David Sucher relays a Matthew Yglesias diss of David Brooks' recent column on Social Security reform. They're both all wet and Brooks is right but I find it interesting that both critics seem to have misunderstood what "trusting the market" really is about. That phrase is simply about what sort of heuristic do you have when you have imperfect information and you need to decide between a market solution or a government solution to a problem and it seems both writers missed it. As a bonus, David Sucher tries to make the case that if you're an intellectual, you can't really understand markets and only those who are business investors/owners are in a position to really do so.

Anyway, here's my comment on David Sucher's blog:


I think I'll frame this article as a prime example of anti-intellectualism on the left. Really, if you haven't invested in a business but have acted as an intellectual (whether "sort of" or the real kind) your positions are not as worthy as somebody who has fought in the trenches. That's almost a textbook case of soft anti-intellectual bias. It's like dissing Machiavelli because he never, you know, actually ran a country.

Moving along, I think that both you and Yglesias are misinterpreting Brooks and every other free marketeer out there who talks about trusting the market. Given perfect information, those who trust the market v those who distrust it will always pick the most optimal solution between two candidate solutions, one being market oriented, the other government oriented.

Given imperfect information, where you really can't guarantee how things are going to turn out, those who "trust the market" will have a higher propensity to guess that the market solution will be superior to the government solution than those who distrust the market.

You can say that it all reduces down to some sort of trite truism that those who trust, will trust. That doesn't make it "bullshit" nor do I think it particularly galling at this stage of the game when there is so little actual information out there that the only people seriously peeved or revved about Social Security reform are gathering to tribal banners, not really expressing anything about policy.

Having read the Brooks article, it seems to me that he's making a sociological observation about the Democrat tribe qua tribe. The old head shaman has retired and some of the new ones are dabbling in dark magic, preparing the tribe for a dirty fight. Some other shamans are looking to bring the tribe forward to a different path.

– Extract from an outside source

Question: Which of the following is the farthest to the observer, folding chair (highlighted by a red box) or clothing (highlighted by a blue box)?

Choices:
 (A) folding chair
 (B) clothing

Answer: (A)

At a certain point, the reform proposals will come out and we'll get to the point of hashing out policy. That's going to be way after we've finished with our tribal posturing. That tribal posturing really is going to determine the battlefield. Are we going to have a new "no child left behind" bill which merely sets the stage for further reform as the measurement data comes in? Are those on the right going to go for the brass ring straight off? It all depends on the tribal alignments and who trusts what. That's what Brooks seems to be talking about and I find it interesting.